To be sure, Incyte now has more big plans than there's money to support, so SOMETHING can be expected. The people who can make decisions and make them stick don't seem to think capping the upside is a good idea, so I don't see a sale to a big player. The financial structure has no bearing on single-program partnerships, so that doesn't seem to be something the conversion bears on. The company simply isn't solid enough yet for straight debt to look good. If I had to pick something that could be done by year-end, it would be a revolving credit facility. That's actually a pretty plausible way to finance a small p3 to put PaCa on the Jakafi label. Not by any means a prediction.
You talk as if you were disagreeing with me about the conversion, but we said the same thing near as I can tell (you DID have the full story which I didn't)
The registration pivotal trial to put PaCa on the label is the LEAST expensive of the items I think management would like to do. Listen to them and you'll hear that they'd like to bring at least 2 more candidates forward soonest, and they want to do some independently. They don't remotely have the money. They COULD have the money if PaCa goes on-label as fast as a bunny rabbit; they recently said that the "magic subset" will be revealed at ASCO next June, which is incompatible with starting a pivotal trial before then (they have to publish subject selection criteria). With present financial resources that makes sense--it would be a race between 2 big numbers (cash coming in and the expense of the trial--I'd make that $50MM a floor on the price. The big payoff wouldn't depend too much on FDA action because the drug is already available.
What could "induced conversion" possibly accomplish? It has zero pertinence to a single-drug partnership. It has minor impact relative to a buy-out (you know what the 'leveraged' in LBO means? It means lots of debt around). Getting rid of senior debt COULD be preparing to meet covenants attached to loan-like financing. I've seen [much] shakier companies than Incyte get revolvers. You pay a commitment fee and a scandalous interest rate on any balance and can stop worrying about when that milestone comes in within a 1-month window. Management says that they just run the figures and it makes sense to encourage conversion.

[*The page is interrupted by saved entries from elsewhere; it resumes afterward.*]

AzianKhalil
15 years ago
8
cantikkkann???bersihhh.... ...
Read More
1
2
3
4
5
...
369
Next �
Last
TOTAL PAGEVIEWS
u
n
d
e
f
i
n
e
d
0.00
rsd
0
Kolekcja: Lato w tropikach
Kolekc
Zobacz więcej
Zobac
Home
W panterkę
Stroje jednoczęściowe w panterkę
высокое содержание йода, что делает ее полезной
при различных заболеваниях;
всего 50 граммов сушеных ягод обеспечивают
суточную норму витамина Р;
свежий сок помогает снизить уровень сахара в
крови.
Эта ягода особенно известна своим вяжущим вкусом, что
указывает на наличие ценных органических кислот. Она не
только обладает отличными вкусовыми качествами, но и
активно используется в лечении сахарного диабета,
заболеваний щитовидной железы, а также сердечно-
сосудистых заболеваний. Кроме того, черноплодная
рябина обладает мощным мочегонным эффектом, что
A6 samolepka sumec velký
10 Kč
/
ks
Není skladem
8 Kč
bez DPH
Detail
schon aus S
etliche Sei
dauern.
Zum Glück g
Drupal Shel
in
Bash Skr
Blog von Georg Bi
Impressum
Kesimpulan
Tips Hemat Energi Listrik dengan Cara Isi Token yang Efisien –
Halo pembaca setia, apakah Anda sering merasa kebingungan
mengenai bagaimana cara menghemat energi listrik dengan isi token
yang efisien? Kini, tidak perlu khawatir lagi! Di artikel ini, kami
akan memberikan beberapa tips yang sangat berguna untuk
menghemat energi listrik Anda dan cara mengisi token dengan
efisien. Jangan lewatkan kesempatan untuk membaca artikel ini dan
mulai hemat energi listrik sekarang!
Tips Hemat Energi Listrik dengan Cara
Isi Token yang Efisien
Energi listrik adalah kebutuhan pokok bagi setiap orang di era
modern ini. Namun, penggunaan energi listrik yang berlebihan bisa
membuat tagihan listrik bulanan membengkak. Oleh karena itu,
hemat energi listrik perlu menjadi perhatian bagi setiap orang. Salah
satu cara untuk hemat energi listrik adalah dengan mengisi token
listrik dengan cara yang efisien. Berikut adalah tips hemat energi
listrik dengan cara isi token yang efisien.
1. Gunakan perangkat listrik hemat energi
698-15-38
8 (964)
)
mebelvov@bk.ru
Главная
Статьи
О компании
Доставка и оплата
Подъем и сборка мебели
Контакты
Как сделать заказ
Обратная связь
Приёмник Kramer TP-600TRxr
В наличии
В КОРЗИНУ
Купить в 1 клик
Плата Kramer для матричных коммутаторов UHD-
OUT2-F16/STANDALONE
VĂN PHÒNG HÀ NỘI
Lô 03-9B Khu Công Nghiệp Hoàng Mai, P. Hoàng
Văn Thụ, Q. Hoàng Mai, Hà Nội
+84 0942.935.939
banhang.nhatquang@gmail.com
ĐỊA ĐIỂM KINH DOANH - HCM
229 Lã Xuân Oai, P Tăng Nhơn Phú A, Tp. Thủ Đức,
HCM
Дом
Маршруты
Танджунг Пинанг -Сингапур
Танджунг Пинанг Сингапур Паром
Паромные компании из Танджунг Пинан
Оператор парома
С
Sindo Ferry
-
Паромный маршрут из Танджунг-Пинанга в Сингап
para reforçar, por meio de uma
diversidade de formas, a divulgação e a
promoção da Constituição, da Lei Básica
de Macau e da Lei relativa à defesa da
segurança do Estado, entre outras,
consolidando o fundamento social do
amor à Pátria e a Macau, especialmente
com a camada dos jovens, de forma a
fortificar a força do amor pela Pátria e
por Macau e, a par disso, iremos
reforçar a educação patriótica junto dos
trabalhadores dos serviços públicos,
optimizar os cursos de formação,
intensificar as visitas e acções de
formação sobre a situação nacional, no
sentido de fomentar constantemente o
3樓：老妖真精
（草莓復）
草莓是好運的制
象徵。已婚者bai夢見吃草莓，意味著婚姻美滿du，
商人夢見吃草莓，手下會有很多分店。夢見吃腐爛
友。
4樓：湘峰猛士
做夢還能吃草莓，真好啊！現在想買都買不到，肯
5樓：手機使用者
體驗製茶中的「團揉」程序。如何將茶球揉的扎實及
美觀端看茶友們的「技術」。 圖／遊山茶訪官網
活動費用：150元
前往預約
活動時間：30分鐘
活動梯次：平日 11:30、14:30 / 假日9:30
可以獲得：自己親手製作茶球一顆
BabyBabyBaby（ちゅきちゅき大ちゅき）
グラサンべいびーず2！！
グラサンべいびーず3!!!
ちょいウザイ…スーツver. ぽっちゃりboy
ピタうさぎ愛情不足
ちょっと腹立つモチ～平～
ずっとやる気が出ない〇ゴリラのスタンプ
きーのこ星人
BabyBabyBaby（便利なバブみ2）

One or t'other; what else makes sense?
I don't know what a good takeover offer would look like, but with RA and toxic cancers up in the air, I think it's a bigger number than anyone is going to risk.
I CAN do a lot of those financial calculations, but I rarely bother. I'm not a corporate financial officer, I'm an investor (for more than 40 years). When I used to talk to corporate finance officers, they said that they hoped to get -50%/+100% accuracy (and didn't always succeed). When I look, on the other hand, at the calculations done by financial analysts, I see that the inputs are wild guesses and the outputs strangely similar to a medium-sized move in the direction the person doing the figuring wants the move to be. I've teased out the most remarkable details when it seemed worthwhile ( I actually found the Ruxo patent on the balance sheet, but it really was just a subset of "other" so I didn't bore people), but here, they don't much matter. The thing that matters is going forward quickly while giving up the minimum to keep the cash-on-hand number always positive.
The behavior is only puzzling if you expect stock behavior to make sense. You have to get over that. I recommend the epilogue to "The Intelligent Investor."
What I was TRYING to say was that even though the latest induced conversion is not an especially material event, we were already starting to hear one bunch of the usual suspects moan about dilution and another bunch of the usual suspects crow about an imminent buy-out. And that we'd been through this before (I didn't say more than once, but in fact we got similar noise when the original convertible bond issue was rolled over).
I have problems with persuasive writing; one of them is going on too long. I mentioned the only place where it seemed that paying off senior debt might make a practical difference (and I said that I wasn't predicting it). I may yet learn to keep one message to one point.